Mas, afinal, como se organiza um projecto desses? Depois de serem verificados os materiais utilizados, é feita uma avaliação do que é reciclável: a cortiça pode, por exemplo, ser desfeita e reintroduzida noutros processos produtivos; a madeira pode ser reutilizada para várias coisas; até o betão pode ser aproveitado para “encher estradas”.

“Os produtos devem ser vistos atendendo ao seu ciclo de vida: de onde foram extraídos, como vão ser fabricados, transportados, utilizados e, no fim da vida útil, como podem ser reintroduzidos”, explica Aline. “É economia circular.” Portugal está ainda “a anos luz do resto da Europa” nesta matéria: “Esta coisa da sustentabilidade ainda não entra bem na cabeça das pessoas”, lamenta Aline. E mesmo quando há vontade junta-se, muitas vezes, o desconhecimento como perigoso inimigo: “Muitas vezes acham que estão a usar coisas sustentáveis e na verdade não estão.”

É comum, por exemplo, que se usem materiais com a justificação de que eles promovem poupança de energia, achando que, só por isso, são sustentáveis. É o caso de vários componentes de plástico, que têm mais valias do ponto de vista de eficiência energética mas cujo reaproveitamento é quase nulo. E não há razão plausível para a sua utilização: “Temos alternativas, como a cortiça, que tem tudo o que precisamos: sai de uma árvore que se regenera de nove em nove anos, o processo de fabrico é inócuo para o ambiente, o combustível são resíduos da própria cortiça, a própria cortiça liberta um líquido que o faz aglomerar. E no fim da vida útil é desfeito e reintroduzido em novos processos, combustível, novas placas...”

“Uma arquitecta contra as novas construções”

Falta ainda uma educação para o assunto. Nas universidades — e nos cursos de arquitectura em particular — o caminho está por fazer, avalia Aline Guerreiro. Quando em 2008 deu aulas no Instituto Superior Técnico, em Lisboa, percebeu que os alunos já se interessavam pelo tema, mas que a sustentabilidade não era “uma coisa incutida”. Há cadeiras específicas, explica, mas falta que seja “uma ideia transversal a todo o curso”.

Aline costuma dizer que é “uma arquitecta contra as novas construções”. Os dados do Instituto Nacional de Estatística, sublinha, apontam para a existência de duas casas por família. E isso é excessivo: “Temos muito mais casas do que necessitamos em Portugal” e, em contrassenso, continua a haver “muita gente com carências habitacionais”. Solução? “O ideal seria reabilitar. Não precisaríamos de construir [de raiz] durante muitos anos”.

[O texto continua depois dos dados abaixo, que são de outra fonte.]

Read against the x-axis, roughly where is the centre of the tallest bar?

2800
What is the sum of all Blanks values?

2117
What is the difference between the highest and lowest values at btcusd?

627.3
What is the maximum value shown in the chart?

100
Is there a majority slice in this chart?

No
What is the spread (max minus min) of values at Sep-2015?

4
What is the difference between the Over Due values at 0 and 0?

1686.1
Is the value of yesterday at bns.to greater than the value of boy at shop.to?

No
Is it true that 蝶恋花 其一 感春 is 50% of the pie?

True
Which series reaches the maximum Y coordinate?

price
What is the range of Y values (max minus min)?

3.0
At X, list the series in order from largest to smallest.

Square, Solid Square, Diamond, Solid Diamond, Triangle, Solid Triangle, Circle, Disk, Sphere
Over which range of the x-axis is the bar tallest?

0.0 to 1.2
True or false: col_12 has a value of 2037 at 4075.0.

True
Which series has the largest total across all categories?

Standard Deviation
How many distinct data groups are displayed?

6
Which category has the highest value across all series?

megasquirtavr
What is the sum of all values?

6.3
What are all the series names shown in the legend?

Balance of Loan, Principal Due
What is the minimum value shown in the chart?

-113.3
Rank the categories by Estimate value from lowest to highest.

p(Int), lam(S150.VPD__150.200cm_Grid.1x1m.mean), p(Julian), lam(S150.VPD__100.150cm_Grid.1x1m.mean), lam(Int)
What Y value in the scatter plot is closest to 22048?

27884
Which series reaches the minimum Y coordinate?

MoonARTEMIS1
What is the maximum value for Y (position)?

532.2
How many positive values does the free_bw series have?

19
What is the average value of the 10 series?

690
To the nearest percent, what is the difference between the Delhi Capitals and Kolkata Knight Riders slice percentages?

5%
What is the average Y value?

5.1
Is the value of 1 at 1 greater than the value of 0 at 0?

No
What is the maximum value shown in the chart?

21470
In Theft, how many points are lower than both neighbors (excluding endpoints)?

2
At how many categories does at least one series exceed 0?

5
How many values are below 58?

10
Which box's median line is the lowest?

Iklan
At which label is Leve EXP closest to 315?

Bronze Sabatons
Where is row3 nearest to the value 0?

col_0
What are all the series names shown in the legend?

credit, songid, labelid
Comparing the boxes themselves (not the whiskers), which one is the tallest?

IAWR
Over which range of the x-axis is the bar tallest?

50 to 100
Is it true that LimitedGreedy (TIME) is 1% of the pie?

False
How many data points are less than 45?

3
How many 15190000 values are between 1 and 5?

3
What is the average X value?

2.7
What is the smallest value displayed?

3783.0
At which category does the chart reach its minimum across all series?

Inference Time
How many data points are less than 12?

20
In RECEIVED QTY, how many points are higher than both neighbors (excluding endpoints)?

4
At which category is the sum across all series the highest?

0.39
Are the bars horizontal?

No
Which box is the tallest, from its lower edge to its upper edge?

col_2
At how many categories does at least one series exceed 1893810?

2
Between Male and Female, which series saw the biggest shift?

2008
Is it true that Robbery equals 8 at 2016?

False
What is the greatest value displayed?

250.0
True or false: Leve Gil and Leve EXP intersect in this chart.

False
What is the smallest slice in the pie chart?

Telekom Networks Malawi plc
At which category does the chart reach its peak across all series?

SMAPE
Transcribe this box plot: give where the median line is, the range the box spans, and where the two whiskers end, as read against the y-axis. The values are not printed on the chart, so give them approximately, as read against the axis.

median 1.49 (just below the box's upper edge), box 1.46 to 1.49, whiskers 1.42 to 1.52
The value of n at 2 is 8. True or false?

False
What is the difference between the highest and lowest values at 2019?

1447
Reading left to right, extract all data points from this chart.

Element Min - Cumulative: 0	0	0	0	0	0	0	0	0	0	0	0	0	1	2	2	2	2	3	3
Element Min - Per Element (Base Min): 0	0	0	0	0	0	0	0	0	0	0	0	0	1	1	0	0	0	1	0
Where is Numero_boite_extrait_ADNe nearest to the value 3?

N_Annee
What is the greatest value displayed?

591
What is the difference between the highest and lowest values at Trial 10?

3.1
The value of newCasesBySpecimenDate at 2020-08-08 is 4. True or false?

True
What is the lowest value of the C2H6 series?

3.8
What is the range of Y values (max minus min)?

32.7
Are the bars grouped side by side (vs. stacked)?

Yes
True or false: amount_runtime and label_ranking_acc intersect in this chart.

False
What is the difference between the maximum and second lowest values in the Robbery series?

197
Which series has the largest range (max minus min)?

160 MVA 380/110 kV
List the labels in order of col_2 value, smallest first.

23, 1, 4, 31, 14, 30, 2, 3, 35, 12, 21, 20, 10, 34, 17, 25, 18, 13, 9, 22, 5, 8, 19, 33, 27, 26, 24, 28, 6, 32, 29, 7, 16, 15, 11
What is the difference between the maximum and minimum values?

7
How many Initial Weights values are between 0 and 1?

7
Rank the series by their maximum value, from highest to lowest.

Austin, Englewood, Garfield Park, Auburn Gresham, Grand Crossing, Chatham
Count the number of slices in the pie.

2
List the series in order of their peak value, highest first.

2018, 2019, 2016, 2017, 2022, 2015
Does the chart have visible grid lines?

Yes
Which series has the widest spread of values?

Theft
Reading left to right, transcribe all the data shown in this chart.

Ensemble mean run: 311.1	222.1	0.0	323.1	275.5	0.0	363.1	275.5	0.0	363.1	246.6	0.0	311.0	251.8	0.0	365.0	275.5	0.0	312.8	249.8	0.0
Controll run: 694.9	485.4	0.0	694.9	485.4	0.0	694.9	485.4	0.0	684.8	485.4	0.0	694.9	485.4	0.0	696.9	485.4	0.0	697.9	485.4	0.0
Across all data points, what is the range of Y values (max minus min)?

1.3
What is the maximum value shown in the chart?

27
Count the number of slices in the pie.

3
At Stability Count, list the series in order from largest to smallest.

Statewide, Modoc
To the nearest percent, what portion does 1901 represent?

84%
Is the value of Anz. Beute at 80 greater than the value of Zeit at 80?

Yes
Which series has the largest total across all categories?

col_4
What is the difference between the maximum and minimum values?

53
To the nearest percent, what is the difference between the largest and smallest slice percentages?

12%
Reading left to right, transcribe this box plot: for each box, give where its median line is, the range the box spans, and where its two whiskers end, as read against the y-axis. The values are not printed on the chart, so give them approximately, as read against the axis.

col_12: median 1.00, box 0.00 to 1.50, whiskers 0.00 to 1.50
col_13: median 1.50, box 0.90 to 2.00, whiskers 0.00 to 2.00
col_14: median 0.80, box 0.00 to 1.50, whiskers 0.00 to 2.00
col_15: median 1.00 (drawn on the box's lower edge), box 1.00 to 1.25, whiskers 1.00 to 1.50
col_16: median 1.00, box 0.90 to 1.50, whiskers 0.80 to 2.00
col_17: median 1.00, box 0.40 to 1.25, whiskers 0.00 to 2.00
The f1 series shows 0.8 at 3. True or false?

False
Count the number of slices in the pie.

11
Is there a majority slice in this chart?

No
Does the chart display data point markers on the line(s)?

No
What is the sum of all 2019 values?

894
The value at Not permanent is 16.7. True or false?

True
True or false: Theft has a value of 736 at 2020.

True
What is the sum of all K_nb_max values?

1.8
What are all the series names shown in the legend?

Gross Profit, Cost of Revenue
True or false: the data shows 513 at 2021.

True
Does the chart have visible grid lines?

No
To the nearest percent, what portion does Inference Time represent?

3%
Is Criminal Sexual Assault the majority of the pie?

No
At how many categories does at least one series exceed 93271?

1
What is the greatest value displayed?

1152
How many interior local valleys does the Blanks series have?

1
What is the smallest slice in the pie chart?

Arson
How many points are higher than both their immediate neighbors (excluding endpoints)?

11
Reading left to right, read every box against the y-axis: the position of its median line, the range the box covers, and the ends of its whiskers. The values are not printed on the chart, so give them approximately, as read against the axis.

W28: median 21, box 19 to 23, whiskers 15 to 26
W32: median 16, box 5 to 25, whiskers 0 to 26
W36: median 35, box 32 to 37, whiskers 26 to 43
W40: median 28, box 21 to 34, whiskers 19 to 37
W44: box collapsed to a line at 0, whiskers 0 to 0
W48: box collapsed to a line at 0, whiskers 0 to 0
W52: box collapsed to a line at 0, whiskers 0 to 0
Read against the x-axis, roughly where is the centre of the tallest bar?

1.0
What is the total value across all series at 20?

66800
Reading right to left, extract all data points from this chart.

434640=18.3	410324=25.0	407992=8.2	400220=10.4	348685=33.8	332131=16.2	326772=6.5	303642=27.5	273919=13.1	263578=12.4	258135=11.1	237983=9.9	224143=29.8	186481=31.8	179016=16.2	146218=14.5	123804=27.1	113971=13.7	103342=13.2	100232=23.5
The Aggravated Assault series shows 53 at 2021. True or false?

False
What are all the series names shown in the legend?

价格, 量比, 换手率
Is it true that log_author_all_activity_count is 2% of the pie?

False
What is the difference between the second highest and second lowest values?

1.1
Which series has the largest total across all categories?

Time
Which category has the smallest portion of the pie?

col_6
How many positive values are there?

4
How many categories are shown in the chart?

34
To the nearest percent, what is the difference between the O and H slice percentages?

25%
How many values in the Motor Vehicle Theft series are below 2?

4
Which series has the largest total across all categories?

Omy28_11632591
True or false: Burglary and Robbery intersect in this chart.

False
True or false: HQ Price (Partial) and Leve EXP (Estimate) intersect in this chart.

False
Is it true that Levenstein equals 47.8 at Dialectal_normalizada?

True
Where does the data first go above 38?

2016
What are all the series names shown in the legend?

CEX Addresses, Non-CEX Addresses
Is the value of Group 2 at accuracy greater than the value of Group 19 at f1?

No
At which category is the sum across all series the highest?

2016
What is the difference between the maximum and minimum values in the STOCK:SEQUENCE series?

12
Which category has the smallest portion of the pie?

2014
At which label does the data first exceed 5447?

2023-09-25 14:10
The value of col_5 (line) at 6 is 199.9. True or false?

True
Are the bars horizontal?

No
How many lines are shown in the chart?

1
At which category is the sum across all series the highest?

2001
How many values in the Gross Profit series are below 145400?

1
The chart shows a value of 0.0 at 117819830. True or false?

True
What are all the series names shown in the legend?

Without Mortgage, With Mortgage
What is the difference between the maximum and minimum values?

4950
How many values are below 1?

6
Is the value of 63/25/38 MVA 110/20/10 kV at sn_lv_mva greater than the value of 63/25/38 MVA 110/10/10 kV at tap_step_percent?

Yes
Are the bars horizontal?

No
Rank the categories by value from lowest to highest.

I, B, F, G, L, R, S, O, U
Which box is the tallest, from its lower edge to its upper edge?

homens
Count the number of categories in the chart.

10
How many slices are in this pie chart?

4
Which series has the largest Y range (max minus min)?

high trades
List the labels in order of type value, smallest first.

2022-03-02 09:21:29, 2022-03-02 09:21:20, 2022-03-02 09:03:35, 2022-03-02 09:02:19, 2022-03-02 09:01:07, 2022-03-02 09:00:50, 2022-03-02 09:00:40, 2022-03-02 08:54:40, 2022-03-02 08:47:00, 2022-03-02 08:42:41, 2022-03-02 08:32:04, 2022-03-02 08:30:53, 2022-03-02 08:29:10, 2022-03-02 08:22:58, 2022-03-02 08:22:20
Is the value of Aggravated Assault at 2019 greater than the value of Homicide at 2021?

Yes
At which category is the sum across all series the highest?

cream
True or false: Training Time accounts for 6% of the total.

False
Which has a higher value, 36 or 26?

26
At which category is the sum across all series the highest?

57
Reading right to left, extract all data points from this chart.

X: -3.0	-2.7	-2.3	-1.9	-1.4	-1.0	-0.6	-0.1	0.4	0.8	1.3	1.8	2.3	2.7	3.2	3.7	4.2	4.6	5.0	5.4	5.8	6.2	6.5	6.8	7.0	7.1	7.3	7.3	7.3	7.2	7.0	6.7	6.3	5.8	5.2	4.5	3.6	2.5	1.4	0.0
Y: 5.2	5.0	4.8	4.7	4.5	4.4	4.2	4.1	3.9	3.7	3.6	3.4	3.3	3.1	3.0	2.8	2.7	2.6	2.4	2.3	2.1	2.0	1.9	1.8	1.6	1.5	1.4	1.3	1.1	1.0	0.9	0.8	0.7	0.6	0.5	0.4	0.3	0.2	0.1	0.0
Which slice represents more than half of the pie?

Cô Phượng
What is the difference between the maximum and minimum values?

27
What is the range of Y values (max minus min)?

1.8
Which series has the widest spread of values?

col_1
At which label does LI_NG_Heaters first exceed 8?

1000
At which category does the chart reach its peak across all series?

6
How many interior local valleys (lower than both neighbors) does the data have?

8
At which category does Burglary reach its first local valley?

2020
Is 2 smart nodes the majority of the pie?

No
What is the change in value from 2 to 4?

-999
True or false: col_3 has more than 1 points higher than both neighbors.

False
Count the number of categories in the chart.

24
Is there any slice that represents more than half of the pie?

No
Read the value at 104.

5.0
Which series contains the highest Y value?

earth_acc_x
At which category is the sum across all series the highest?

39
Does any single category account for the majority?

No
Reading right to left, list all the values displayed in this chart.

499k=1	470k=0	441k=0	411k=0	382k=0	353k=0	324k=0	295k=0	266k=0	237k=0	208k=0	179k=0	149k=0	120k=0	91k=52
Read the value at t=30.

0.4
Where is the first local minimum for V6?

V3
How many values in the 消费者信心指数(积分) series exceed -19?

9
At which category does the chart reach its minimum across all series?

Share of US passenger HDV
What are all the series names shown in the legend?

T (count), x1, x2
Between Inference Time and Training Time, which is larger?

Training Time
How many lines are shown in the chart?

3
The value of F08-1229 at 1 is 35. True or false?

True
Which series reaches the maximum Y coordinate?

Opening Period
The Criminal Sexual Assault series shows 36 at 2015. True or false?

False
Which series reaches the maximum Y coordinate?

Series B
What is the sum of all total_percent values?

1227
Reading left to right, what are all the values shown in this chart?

Tanto uma aposta em (re)construção sustentável como a escolha da desconstrução em detrimento da demolição são opções financeiramente viáveis, garante a arquitecta natural de Lisboa e com atelier em Braga. O seu projecto apoiado pelo Governo quer provar isso mesmo. E pôr em cima da mesa que este modelo pode, em acréscimo, ser uma forma de “promover novos postos de trabalho, dos mais aos menos especializados, e criar novas plataformas de materiais e valorizações de resíduos”.

Pode até ficar mais caro para um empreiteiro que prefere apostar em materiais mais baratos. Mas compensa sempre para quem compra. Fica uma sugestão extra que talvez possa fazer escola: “Os projectos deveriam passar a ser entregues com um projecto de desconstrução”.